Its immense success also proved that Namco was a force to be reckoned with in the fighting game world. With that said, its gameplay wasn't quite as fluid as we've now come to expect from the series, but it was an impressive entry nonetheless.
3. Tekken 4
With vastly improved graphics, amazing music, and much more responsive controls, Tekken 4 added several new characters and gameplay twists that made it a really great fighting game. The single-player story mode is lush and really expands on the Tekken world and its characters' roles within it.
The combos were challenging and satisfying, and the characters had signature taunts and stylish outfits that gave them each individual flair. Nothing about this entry was revolutionary, but it built upon the great parts of an already established series.
2. Tekken 5
Hailed as one of the series finest entries, Tekken 5 was a near-perfect game in the series. Focused more on offense than any game prior, deadly long-string combos and bounding maneuvers were the bread and butter of this 2004 entry and made for some truly memorable gameplay moments as a result.

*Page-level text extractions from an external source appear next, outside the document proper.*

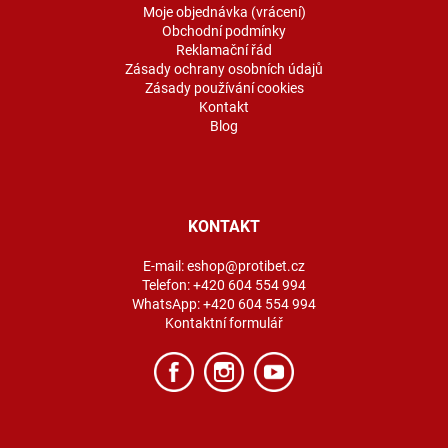
Moje objednávka (vrácení)
Obchodní podmínky
Reklamační řád
Zásady ochrany osobních údajů
Zásady používání cookies
Kontakt
Blog
KONTAKT
E-mail:
eshop@protibet.cz
Telefon:
+420 604 554 994
WhatsApp:
+420 604 554 994
Kontaktní formulář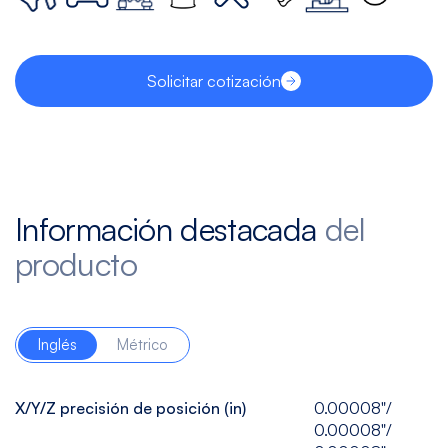
Solicitar cotización
Información destacada
del
producto
Inglés
Métrico
X/Y/Z precisión de posición (in)
0.00008"/
0.00008"/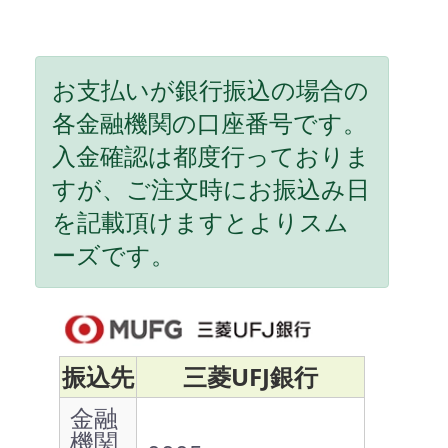
お支払いが銀行振込の場合の
各金融機関の口座番号です。
入金確認は都度行っておりま
すが、ご注文時にお振込み日
を記載頂けますとよりスム
ーズです。
振込先
三菱UFJ銀行
金融
機関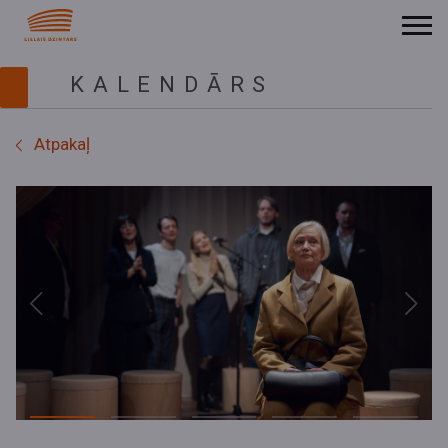
KALENDĀRS
Atpakaļ
Previous
Next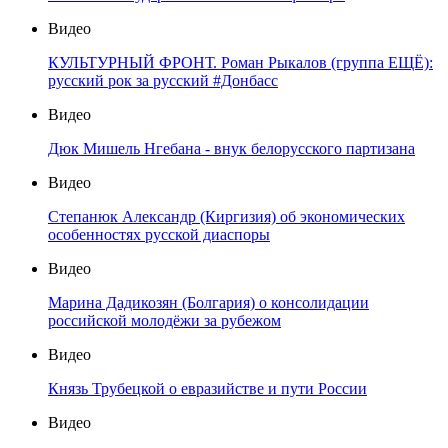
Видео
КУЛЬТУРНЫЙ ФРОНТ. Роман Рыкалов (группа ЕЩЁ):
русский рок за русский #Донбасс
Видео
Дюк Мишель Нгебана - внук белорусского партизана
Видео
Степанюк Александр (Киргизия) об экономических
особенностях русской диаспоры
Видео
Марина Дадикозян (Болгария) о консолидации
российской молодёжи за рубежом
Видео
Князь Трубецкой о евразийстве и пути России
Видео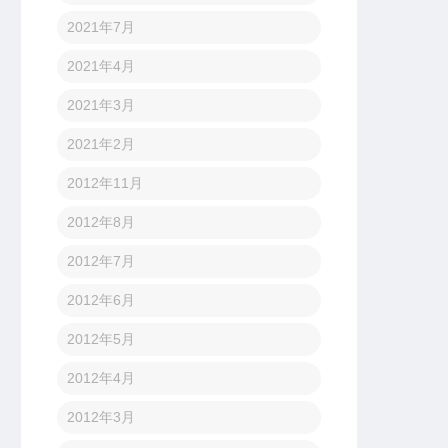
2021年7月
2021年4月
2021年3月
2021年2月
2012年11月
2012年8月
2012年7月
2012年6月
2012年5月
2012年4月
2012年3月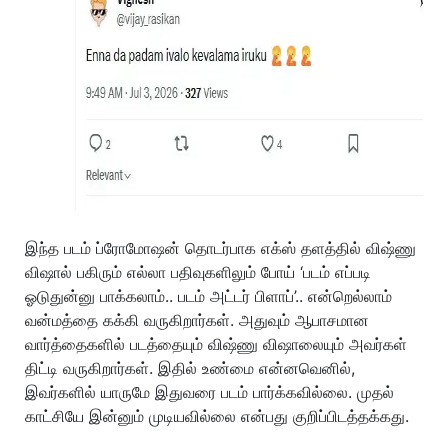
இந்த படம் ப்ரோமோஷன் தொடர்பாக எக்ஸ் தளத்தில் விஷ்ணு
விஷால் பகிரும் எல்லா பதிவுகளிலும் போய் ‘படம் எப்படி
ஓடுதுன்னு பாக்கலாம்.. படம் அட்டர் பிளாப்’.. என்றெல்லாம்
வன்மத்தை கக்கி வருகிறார்கள். அதுவும் ஆபாசமான
வார்த்தைகளில் படத்தையும் விஷ்ணு விஷாலையும் அவர்கள்
திட்டி வருகிறார்கள். இதில் உண்மை என்னவெனில்,
இவர்களில் யாருமே இதுவரை படம் பார்க்கவில்லை. முதல்
காட்சியே இன்னும் முடியவில்லை என்பது குறிப்பிடத்தக்கது.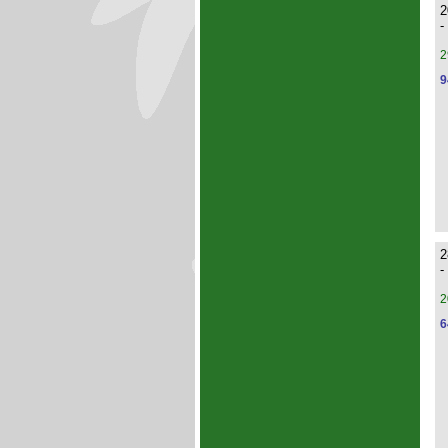
2
-
2
9
2
-
2
6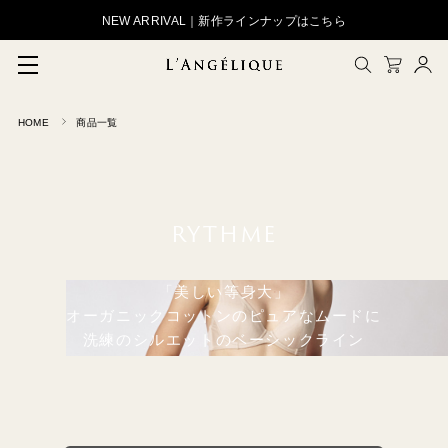
NEW ARRIVAL｜新作ラインナップはこちら
HOME
商品一覧
メルマガ登録
会員登録
ログイン
CLOSE
RYTHME
「美しい等身大」
オーガニックコットンのピュアなムードに
洗練のシルエットのベーシックライン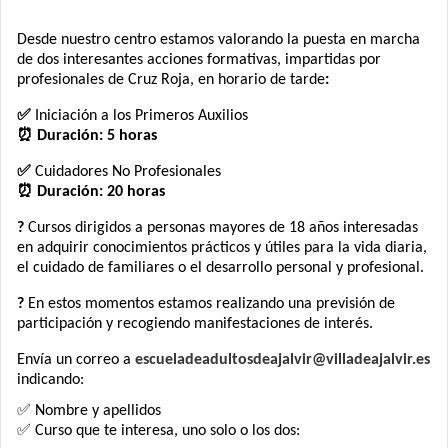
Desde nuestro centro estamos valorando la puesta en marcha
de dos interesantes acciones formativas, impartidas por
profesionales de Cruz Roja, en horario de tarde
:
✅
Iniciación a los Primeros Auxilios
⏰ Duración: 5 horas
✅
Cuidadores No Profesionales
⏰ Duración: 20 horas
?
Cursos dirigidos a personas mayores de 18 años interesadas
en adquirir conocimientos prácticos y útiles para la vida diaria,
el cuidado de familiares o el desarrollo personal y profesional.
?
En estos momentos estamos realizando una previsión de
participación y recogiendo manifestaciones de interés.
Envía un correo a
escueladeadultosdeajalvir@villadeajalvir.es
indicando:
✅ Nombre y apellidos
✅ Curso que te interesa, uno solo o los dos:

Tekken 5 is one of the most balanced offerings in the series. The newbie button-masher characters of Tekken 3 weren't nearly as easy to use, and the best characters weren't nearly as overwhelming in their power. The result was a great looking game that felt both challenging for newcomers but not impossible, as well as satisfying for long-time players.
1. Tekken 3
Tekken 3 is regularly cited as one of the best fighting games of all time, if not one of the best PlayStation games of all time, and for good reason. The game's third entry placed the series alongside other legendary fighting games like Soul Caliber and Street Fighter with its unique character roster, actually well-done story mode, and seamless gameplay mechanics.
The game's sounds and music are crisp and clear, the gameplay fun and varied, and the graphics, for its time, were some of the best around. Needless to say, it still holds up very well and is still a blast to play.